Our study found that journals with higher impact factors published the higher reporting quality of RCT abstracts, and similar results have been found in other areas [37,38,39]. Previous studies showed that journal endorsement of the CONSORT statement could improve the reporting quality of RCT abstracts [38, 40, 41], and journals with higher impact factors have higher recognition of the CONSORT statement [37]. However, it is not enough to endorse CONSORT as a full reporting guide, as some authors may ignore the reporting quality of abstracts. Thus, it is also necessary for journals to endorse the CONSORT-A guideline to assess the reporting quality of RCT abstracts [13]. Unfortunately, our study showed none of the ten journals endorsed it. Given the above, we suggest that, first of all, editors should assess their own journal’s processes for compliance with CONSORT-A, including considering whether their abstract structures and word limits hinder the possibility of compliance. Subsequently, journals should consider adopting the CONSORT-A as a prerequisite for submission. This would help the author(s) to adopt the guideline to make the abstract more reasonable and readable. Similarly, for reviewers, the completeness and efficiency of abstracts could be improved if the CONSORT-A was better disseminated [7]. The impact factor of the journals included may have changed over time. In the future, as the impact factors of selected journals improve, there may be higher requirements for the quality of RCTs.
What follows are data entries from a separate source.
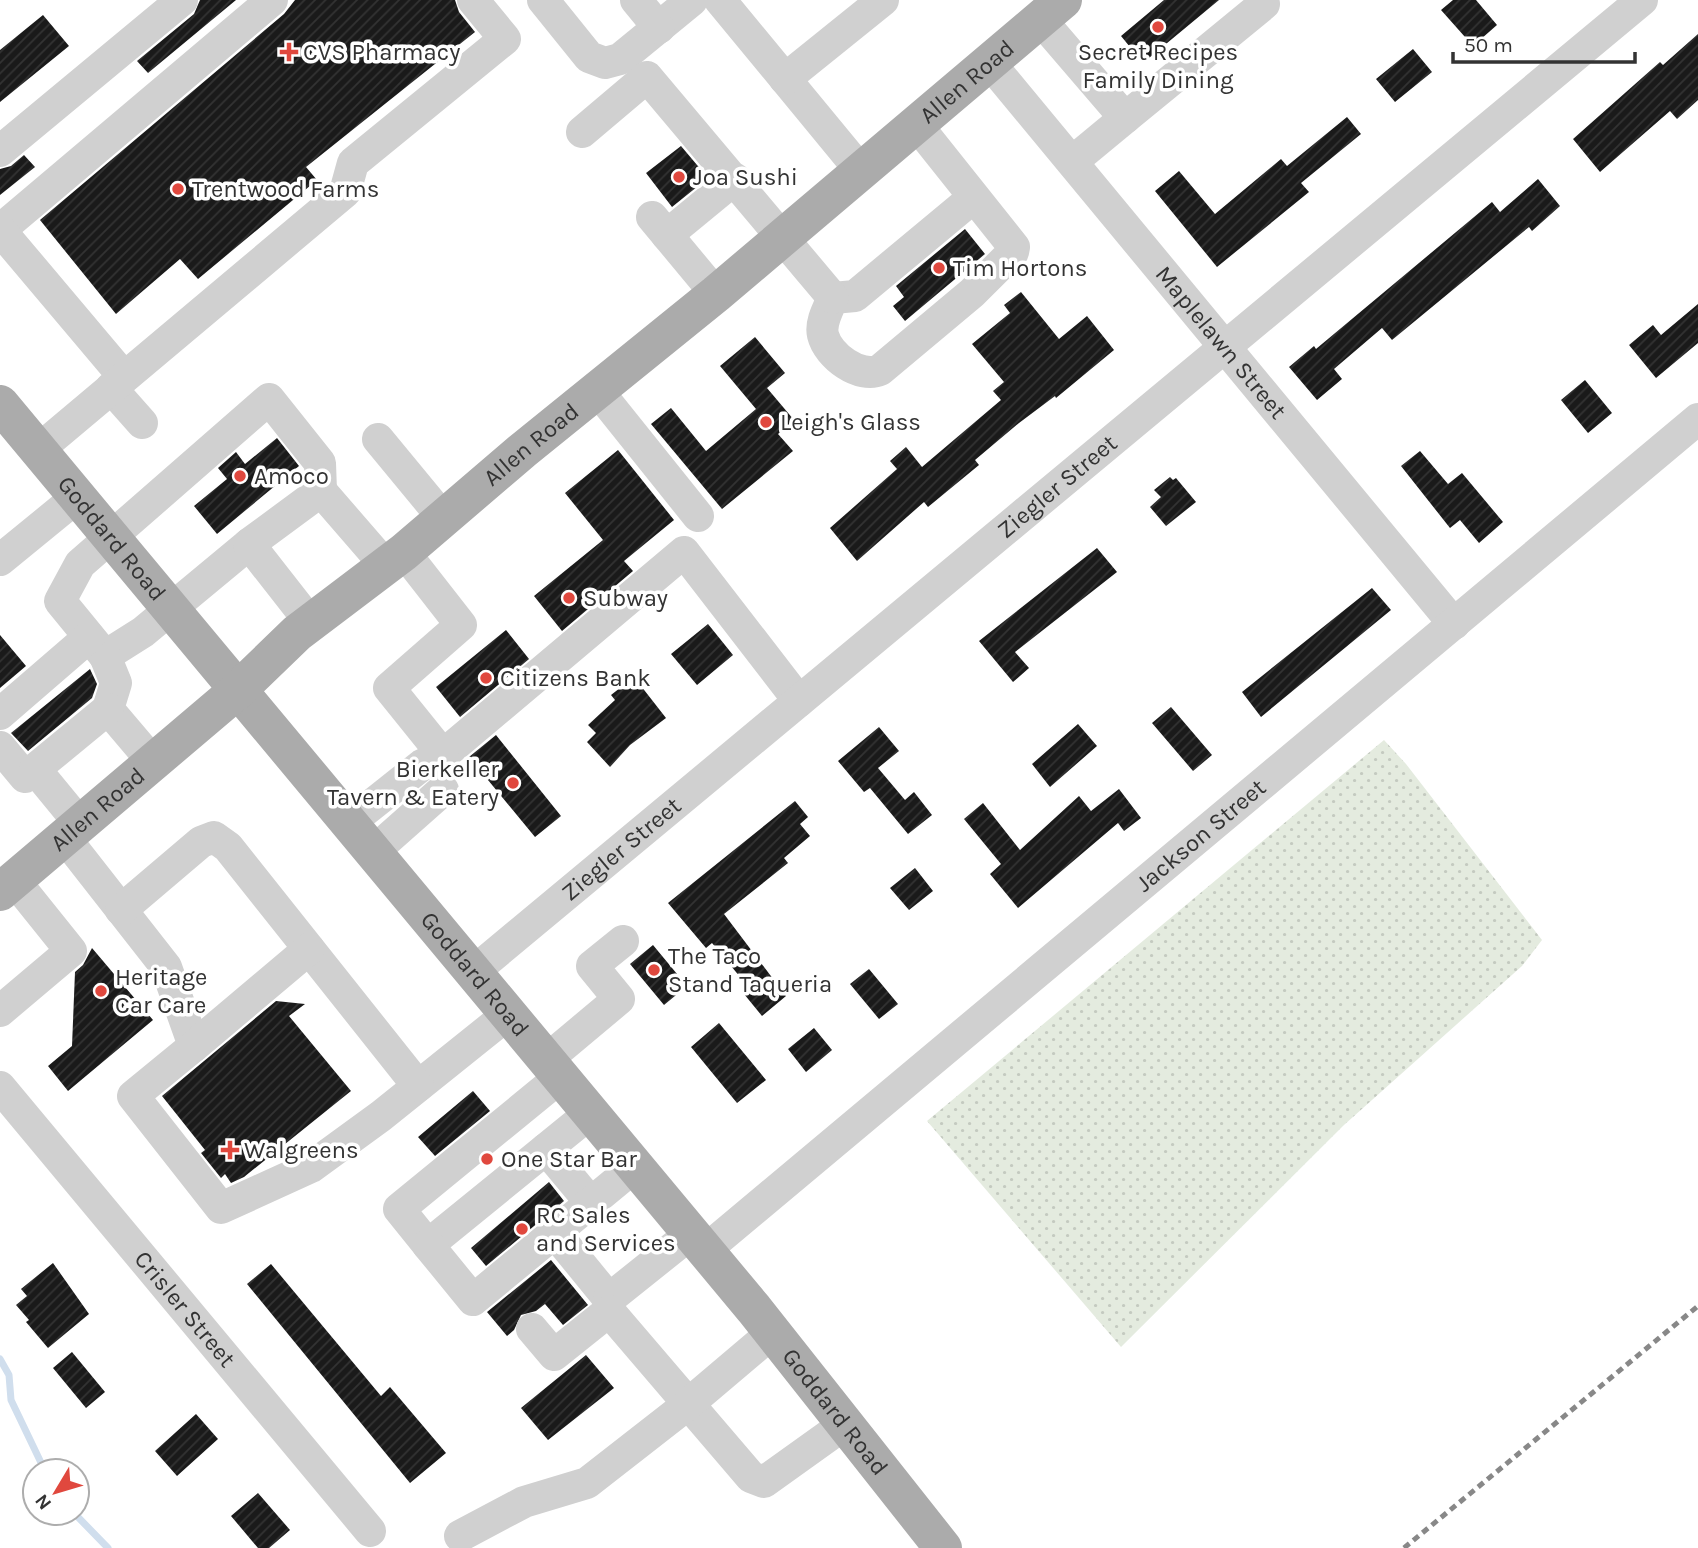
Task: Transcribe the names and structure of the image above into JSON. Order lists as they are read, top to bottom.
{
  "streets": {
    "main road": ["Allen Road", "Goddard Road"],
    "street": [
      "Maplelawn Street",
      "Ziegler Street",
      "Jackson Street",
      "Crisler Street"
    ]
  },
  "crossings": [
    ["Allen Road", "Maplelawn Street"],
    ["Allen Road", "Goddard Road"],
    ["Maplelawn Street", "Ziegler Street"],
    ["Maplelawn Street", "Jackson Street"],
    ["Ziegler Street", "Goddard Road"],
    ["Goddard Road", "Jackson Street"]
  ],
  "places": {
    "other": [
      "Secret Recipes Family Dining",
      "Joa Sushi",
      "Trentwood Farms",
      "Tim Hortons",
      "Leigh's Glass",
      "Amoco",
      "Subway",
      "Citizens Bank",
      "Bierkeller Tavern & Eatery",
      "The Taco Stand Taqueria",
      "Heritage Car Care",
      "One Star Bar",
      "RC Sales and Services"
    ],
    "health": ["CVS Pharmacy", "Walgreens"]
  },
  "scale_bar": "50 m",
  "north": "bottom left"
}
This study has several limitations. First, the present study only included abstracts published in selected journals based on the IF of 1 year; thus, the conclusions of our study might lack applicability to journals not included in our analysis. Second, our study analyzed the completeness of reports based on the CONSORT-A checklist without considering whether the content of the abstract was accurately reflected in the full text, as this was beyond the scope of our study. Thus, further studies are needed to assess the accuracy of the full-text reports. Finally, because of the large volumes of RCTs, we only randomly chose 200 as samples with 24% pre-2009 and 76% post-2009. The results might not be representative of all nursing articles; therefore, care needs to be taken in generalizing the results.

Conclusions

In summary, our findings suggest that the overall reporting adherence of RCT abstracts in nursing has improved significantly since the CONSORT-A publication. However, there are still gaps between the minimal items that should be reported and the actual reporting. Higher CONSORT-A scores were associated with multicenter studies, higher journal impact factors, structured abstracts, more word counts, and more recent publications. Nursing journals are the major platform for disseminating RCT research in nursing, and authors of RCT abstracts should take responsibility of reporting their research adequately. In addition, active implementation of the CONSORT-A guidelines during the submission and review period is recommended for significant improvements in the reporting of RCT abstracts.